Extracted data entries:
+===+

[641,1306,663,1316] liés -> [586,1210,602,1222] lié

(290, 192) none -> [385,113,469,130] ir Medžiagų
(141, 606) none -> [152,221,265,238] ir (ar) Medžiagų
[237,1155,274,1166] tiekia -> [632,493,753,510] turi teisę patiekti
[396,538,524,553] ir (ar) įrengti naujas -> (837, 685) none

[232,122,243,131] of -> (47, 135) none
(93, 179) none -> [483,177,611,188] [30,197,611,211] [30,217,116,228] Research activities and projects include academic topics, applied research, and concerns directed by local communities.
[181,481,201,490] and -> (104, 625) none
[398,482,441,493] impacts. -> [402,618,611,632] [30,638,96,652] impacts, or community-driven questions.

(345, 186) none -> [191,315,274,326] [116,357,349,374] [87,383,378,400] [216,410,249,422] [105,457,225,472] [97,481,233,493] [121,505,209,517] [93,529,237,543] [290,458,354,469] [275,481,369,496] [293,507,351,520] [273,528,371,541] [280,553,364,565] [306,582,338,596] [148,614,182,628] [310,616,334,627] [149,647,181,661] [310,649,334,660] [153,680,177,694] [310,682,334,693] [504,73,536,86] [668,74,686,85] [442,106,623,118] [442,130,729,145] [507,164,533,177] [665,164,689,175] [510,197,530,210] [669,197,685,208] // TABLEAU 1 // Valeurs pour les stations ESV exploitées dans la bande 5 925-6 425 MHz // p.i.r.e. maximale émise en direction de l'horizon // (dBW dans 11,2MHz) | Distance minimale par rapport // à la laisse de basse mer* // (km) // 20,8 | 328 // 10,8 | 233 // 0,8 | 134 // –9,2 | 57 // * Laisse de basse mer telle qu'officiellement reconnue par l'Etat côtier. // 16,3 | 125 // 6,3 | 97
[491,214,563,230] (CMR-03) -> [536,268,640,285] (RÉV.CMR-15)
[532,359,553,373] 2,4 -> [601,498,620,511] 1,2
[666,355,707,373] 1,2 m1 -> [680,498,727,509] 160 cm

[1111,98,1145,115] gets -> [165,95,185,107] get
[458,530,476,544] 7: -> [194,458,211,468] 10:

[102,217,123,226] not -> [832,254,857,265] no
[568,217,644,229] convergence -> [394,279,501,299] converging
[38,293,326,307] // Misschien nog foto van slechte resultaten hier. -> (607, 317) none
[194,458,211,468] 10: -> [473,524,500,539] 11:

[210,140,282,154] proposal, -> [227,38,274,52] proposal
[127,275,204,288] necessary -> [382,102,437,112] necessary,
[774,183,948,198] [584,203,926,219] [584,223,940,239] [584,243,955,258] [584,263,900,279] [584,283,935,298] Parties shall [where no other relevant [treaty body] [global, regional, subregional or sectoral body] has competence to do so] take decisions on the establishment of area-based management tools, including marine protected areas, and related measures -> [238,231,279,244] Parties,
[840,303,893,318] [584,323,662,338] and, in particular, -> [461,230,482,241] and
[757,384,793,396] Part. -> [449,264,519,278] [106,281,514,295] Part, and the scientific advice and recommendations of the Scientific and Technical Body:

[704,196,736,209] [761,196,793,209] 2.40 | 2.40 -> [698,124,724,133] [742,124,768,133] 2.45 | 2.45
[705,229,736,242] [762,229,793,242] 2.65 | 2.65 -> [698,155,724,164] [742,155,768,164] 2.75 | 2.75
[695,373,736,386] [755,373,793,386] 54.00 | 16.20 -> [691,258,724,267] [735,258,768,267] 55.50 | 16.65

+===+

Action item.
Go through the data and return every record exactly.

Your response.
[641,1306,663,1316] liés -> [586,1210,602,1222] lié

(290, 192) none -> [385,113,469,130] ir Medžiagų
(141, 606) none -> [152,221,265,238] ir (ar) Medžiagų
[237,1155,274,1166] tiekia -> [632,493,753,510] turi teisę patiekti
[396,538,524,553] ir (ar) įrengti naujas -> (837, 685) none

[232,122,243,131] of -> (47, 135) none
(93, 179) none -> [483,177,611,188] [30,197,611,211] [30,217,116,228] Research activities and projects include academic topics, applied research, and concerns directed by local communities.
[181,481,201,490] and -> (104, 625) none
[398,482,441,493] impacts. -> [402,618,611,632] [30,638,96,652] impacts, or community-driven questions.

(345, 186) none -> [191,315,274,326] [116,357,349,374] [87,383,378,400] [216,410,249,422] [105,457,225,472] [97,481,233,493] [121,505,209,517] [93,529,237,543] [290,458,354,469] [275,481,369,496] [293,507,351,520] [273,528,371,541] [280,553,364,565] [306,582,338,596] [148,614,182,628] [310,616,334,627] [149,647,181,661] [310,649,334,660] [153,680,177,694] [310,682,334,693] [504,73,536,86] [668,74,686,85] [442,106,623,118] [442,130,729,145] [507,164,533,177] [665,164,689,175] [510,197,530,210] [669,197,685,208] // TABLEAU 1 // Valeurs pour les stations ESV exploitées dans la bande 5 925-6 425 MHz // p.i.r.e. maximale émise en direction de l'horizon // (dBW dans 11,2MHz) | Distance minimale par rapport // à la laisse de basse mer* // (km) // 20,8 | 328 // 10,8 | 233 // 0,8 | 134 // –9,2 | 57 // * Laisse de basse mer telle qu'officiellement reconnue par l'Etat côtier. // 16,3 | 125 // 6,3 | 97
[491,214,563,230] (CMR-03) -> [536,268,640,285] (RÉV.CMR-15)
[532,359,553,373] 2,4 -> [601,498,620,511] 1,2
[666,355,707,373] 1,2 m1 -> [680,498,727,509] 160 cm

[1111,98,1145,115] gets -> [165,95,185,107] get
[458,530,476,544] 7: -> [194,458,211,468] 10:

[102,217,123,226] not -> [832,254,857,265] no
[568,217,644,229] convergence -> [394,279,501,299] converging
[38,293,326,307] // Misschien nog foto van slechte resultaten hier. -> (607, 317) none
[194,458,211,468] 10: -> [473,524,500,539] 11:

[210,140,282,154] proposal, -> [227,38,274,52] proposal
[127,275,204,288] necessary -> [382,102,437,112] necessary,
[774,183,948,198] [584,203,926,219] [584,223,940,239] [584,243,955,258] [584,263,900,279] [584,283,935,298] Parties shall [where no other relevant [treaty body] [global, regional, subregional or sectoral body] has competence to do so] take decisions on the establishment of area-based management tools, including marine protected areas, and related measures -> [238,231,279,244] Parties,
[840,303,893,318] [584,323,662,338] and, in particular, -> [461,230,482,241] and
[757,384,793,396] Part. -> [449,264,519,278] [106,281,514,295] Part, and the scientific advice and recommendations of the Scientific and Technical Body:

[704,196,736,209] [761,196,793,209] 2.40 | 2.40 -> [698,124,724,133] [742,124,768,133] 2.45 | 2.45
[705,229,736,242] [762,229,793,242] 2.65 | 2.65 -> [698,155,724,164] [742,155,768,164] 2.75 | 2.75
[695,373,736,386] [755,373,793,386] 54.00 | 16.20 -> [691,258,724,267] [735,258,768,267] 55.50 | 16.65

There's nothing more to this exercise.